# "More" button doesn't work in IE



## ryan in louisville (Jun 18, 2013)

When I click on the "More" button to view more threads, the webpage scrolls back to the top in IE 9 under Windows 7.  Also, the subscriptions only button does the same thing, scroll to the top.  I tried Chrome and it works fine.  Any ideas?Ryan


----------



## turnandburn (Jun 18, 2013)

mine does that too now...i cant do the little emoticons either when replying or a multi-quote its making me angry, cuz i cant upload pics without having the little icons on the reply box.


----------



## ryan in louisville (Jun 18, 2013)

I have to wonder if it's internal to IE and not the forums fault.  I got a new Windows 7 machine hooked up yesterday and I didn't have the "More" button issue.  This morning I fired up IE and went to several webpages I frequent and IE kept popping up errors and saying it needed to restart.  Also, out IT department is rather strict so who knows what kind of restrictions they have imposed on my computer.

Ryan


----------



## turnandburn (Jun 18, 2013)

yeh im right there with ya, glad its not just me. and as for the strict IT dept, im on a DOD computer.lol. i tried to ask yesterday and they said for me to take them to the page so they can see the issues...lol. nope im good. thanks IT..haha


----------



## ryan in louisville (Jun 19, 2013)

Well I thought I was good to go using Google Chrome.  I installed it yesterday and used it all day.  Shut my computer down last night and this morning when I try to start Chrome I get a message that our IT department considers Chrome a security violation!?!?  So, I fire up IE and back to the "More" button issue.  In addition to the "More" button not working, updated threads do not appear without manually refreshing the page.Does anyone know of a workaround on this problem in IE or am I just stuck with a painful SMF view at work?Thanks,Ryan


----------



## turnandburn (Jun 19, 2013)

Bumpin this again. Haha. It sucks that I have to use my phone to use emoticons. thanks windows phone. Haha. Now if there was a way for me to use the add picture feature.:devil:


----------



## ryan in louisville (Jun 20, 2013)

Uuuummmmm...did anyone at SMF change anything because all of a sudden everything is back working like normal for me.  And it appears I can do an enter and it actually puts a hard enterin the text.

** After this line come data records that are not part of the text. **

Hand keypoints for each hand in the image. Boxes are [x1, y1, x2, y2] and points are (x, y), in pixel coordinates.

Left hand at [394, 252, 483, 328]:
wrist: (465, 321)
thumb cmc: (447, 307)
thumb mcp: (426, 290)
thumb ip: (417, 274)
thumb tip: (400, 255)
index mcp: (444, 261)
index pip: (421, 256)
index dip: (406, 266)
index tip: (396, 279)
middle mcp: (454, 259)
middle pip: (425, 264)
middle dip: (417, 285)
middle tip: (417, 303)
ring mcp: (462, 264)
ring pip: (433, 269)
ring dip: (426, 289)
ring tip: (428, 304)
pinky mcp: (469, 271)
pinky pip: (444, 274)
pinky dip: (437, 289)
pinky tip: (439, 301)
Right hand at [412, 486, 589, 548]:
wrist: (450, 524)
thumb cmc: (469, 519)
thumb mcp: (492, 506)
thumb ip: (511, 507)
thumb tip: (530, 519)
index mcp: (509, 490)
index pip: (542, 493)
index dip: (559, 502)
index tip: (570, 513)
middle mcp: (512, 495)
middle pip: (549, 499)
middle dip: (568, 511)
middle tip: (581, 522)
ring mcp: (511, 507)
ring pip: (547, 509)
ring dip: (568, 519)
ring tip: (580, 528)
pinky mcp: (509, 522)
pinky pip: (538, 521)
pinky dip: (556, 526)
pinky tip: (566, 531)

I am hearing the twilight zone theme in my head righ now.


----------



## kathrynn (Jun 20, 2013)

Huddler (supports the Forum) just made a hug update.  AND I do agree with the Theme Song!

Kat


----------



## turnandburn (Jun 25, 2013)

Still not working for me.:devil:


----------



## ryan in louisville (Jun 25, 2013)

I know...I posted it was working and then I restarted my computer and the next day, it was back to not working.  I am now convinced it is either a setting on my machine or (what I really think it is) our IT has some sort of filter turned on.

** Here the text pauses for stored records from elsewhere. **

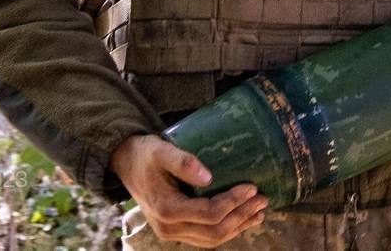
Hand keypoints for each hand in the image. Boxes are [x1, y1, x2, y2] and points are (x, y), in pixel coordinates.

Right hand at [111, 134, 266, 247]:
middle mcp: (169, 227)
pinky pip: (205, 237)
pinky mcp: (176, 230)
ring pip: (211, 239)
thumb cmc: (145, 154)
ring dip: (238, 227)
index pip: (209, 213)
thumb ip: (183, 162)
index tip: (253, 187)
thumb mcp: (161, 150)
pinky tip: (242, 220)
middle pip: (214, 231)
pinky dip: (226, 230)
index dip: (234, 202)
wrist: (126, 163)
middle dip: (242, 216)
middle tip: (263, 200)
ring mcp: (172, 232)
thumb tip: (208, 176)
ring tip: (259, 213)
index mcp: (166, 209)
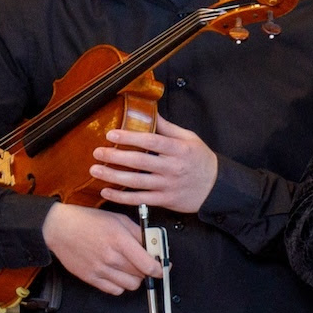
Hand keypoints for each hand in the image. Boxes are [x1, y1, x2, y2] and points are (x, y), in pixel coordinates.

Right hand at [42, 201, 162, 295]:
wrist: (59, 228)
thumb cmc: (89, 221)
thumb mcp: (119, 219)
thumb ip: (139, 233)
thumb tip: (155, 245)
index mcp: (120, 240)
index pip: (149, 265)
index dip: (161, 268)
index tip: (163, 266)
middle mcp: (111, 257)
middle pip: (142, 276)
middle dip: (148, 270)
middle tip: (144, 263)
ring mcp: (99, 269)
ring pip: (130, 286)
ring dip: (135, 279)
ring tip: (130, 268)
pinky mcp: (90, 278)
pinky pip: (114, 290)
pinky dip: (120, 285)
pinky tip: (117, 274)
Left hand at [92, 116, 219, 212]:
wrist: (216, 188)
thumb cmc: (201, 160)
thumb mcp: (189, 139)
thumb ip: (167, 128)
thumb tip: (149, 112)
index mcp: (179, 150)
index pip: (152, 142)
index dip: (130, 138)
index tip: (112, 134)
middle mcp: (173, 168)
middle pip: (140, 162)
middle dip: (116, 156)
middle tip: (98, 152)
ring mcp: (168, 185)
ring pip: (137, 182)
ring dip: (113, 176)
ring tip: (96, 170)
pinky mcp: (165, 200)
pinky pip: (140, 199)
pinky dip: (122, 197)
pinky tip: (107, 191)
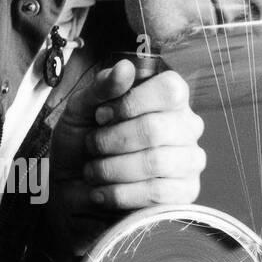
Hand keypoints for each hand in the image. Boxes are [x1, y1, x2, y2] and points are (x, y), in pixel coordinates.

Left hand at [49, 61, 205, 253]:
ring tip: (94, 171)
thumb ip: (102, 87)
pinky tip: (102, 192)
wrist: (71, 189)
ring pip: (156, 162)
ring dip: (112, 169)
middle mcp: (186, 126)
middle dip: (112, 140)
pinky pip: (158, 193)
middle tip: (92, 146)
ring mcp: (189, 160)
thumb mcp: (81, 109)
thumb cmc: (82, 144)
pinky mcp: (184, 193)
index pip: (170, 90)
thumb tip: (124, 68)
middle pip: (156, 129)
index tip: (101, 115)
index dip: (131, 103)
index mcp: (168, 98)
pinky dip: (121, 193)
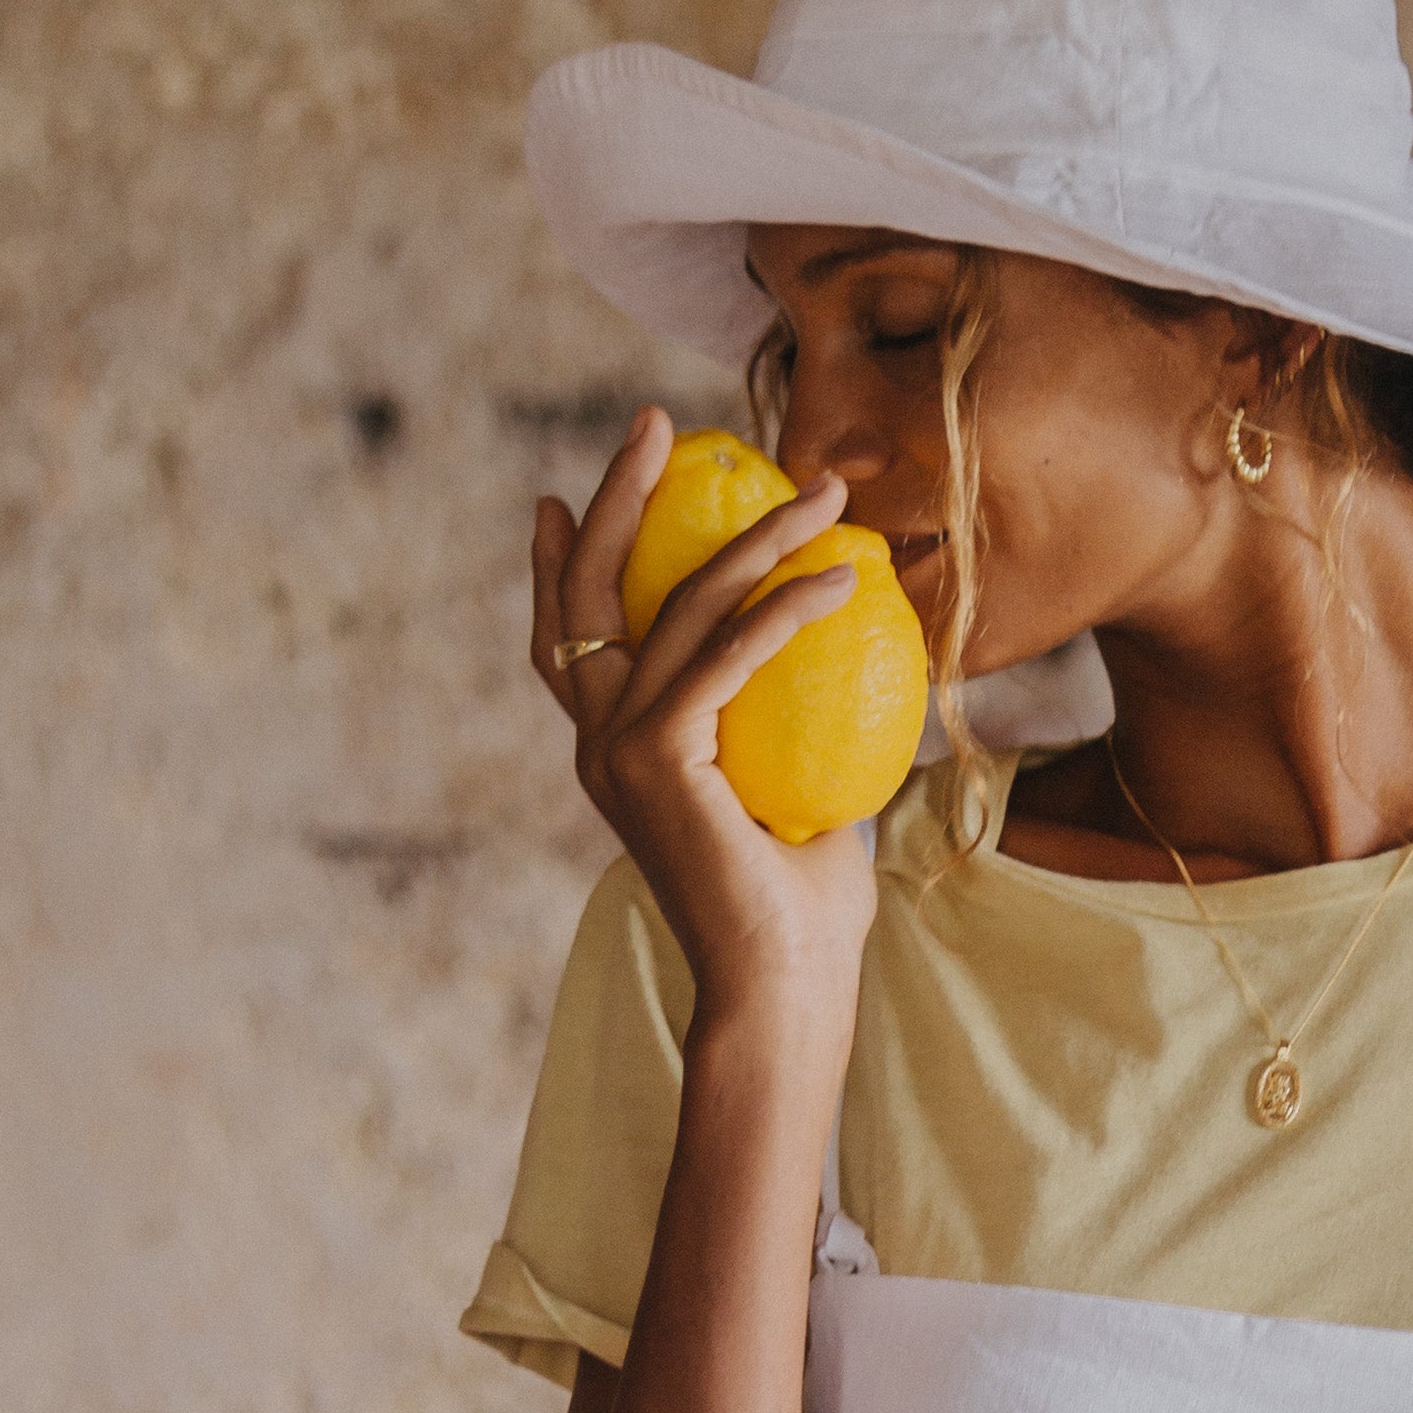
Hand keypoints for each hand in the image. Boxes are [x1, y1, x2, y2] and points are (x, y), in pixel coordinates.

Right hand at [532, 408, 878, 1054]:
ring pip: (674, 603)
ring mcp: (618, 749)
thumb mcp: (800, 794)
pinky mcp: (658, 757)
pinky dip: (784, 606)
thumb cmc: (802, 913)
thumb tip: (850, 665)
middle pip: (588, 591)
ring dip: (755, 534)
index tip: (570, 493)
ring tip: (822, 490)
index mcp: (614, 753)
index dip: (562, 561)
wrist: (781, 989)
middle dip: (619, 494)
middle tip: (658, 423)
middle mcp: (598, 743)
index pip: (569, 638)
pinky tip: (839, 576)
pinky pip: (727, 653)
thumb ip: (796, 728)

I view SMF from two other Windows 7 IE 9 machines and both of them work fine.


----------



## turnandburn (Jun 25, 2013)

i believe its an IT filter. now how to go about asking them to let me have access again. haha when i chat with them they tell me to take them to the site so they can see whats going on. im too chicken to say anythng..lol.


----------



## ryan in louisville (Jun 26, 2013)

Testing a theory...will edit post in a minute to update if theory was correct.Edit:So much for the theory.  The last 2 times after I made a post the "More" button started working.  So, I made a post and the "More" button doesn't work.  Now I am back scratching my head as to what is causing this problem.


----------



## ryan in louisville (Jun 28, 2013)

Well...2 days in a row and everything seems to be back to normal.  I haven't done diddly squat so I don't know if our IT did something or maybe Huddler changed something, but it's working


----------



## turnandburn (Jun 28, 2013)

no luck for me still.... i guess ill never get to post any view ever again. lol.


----------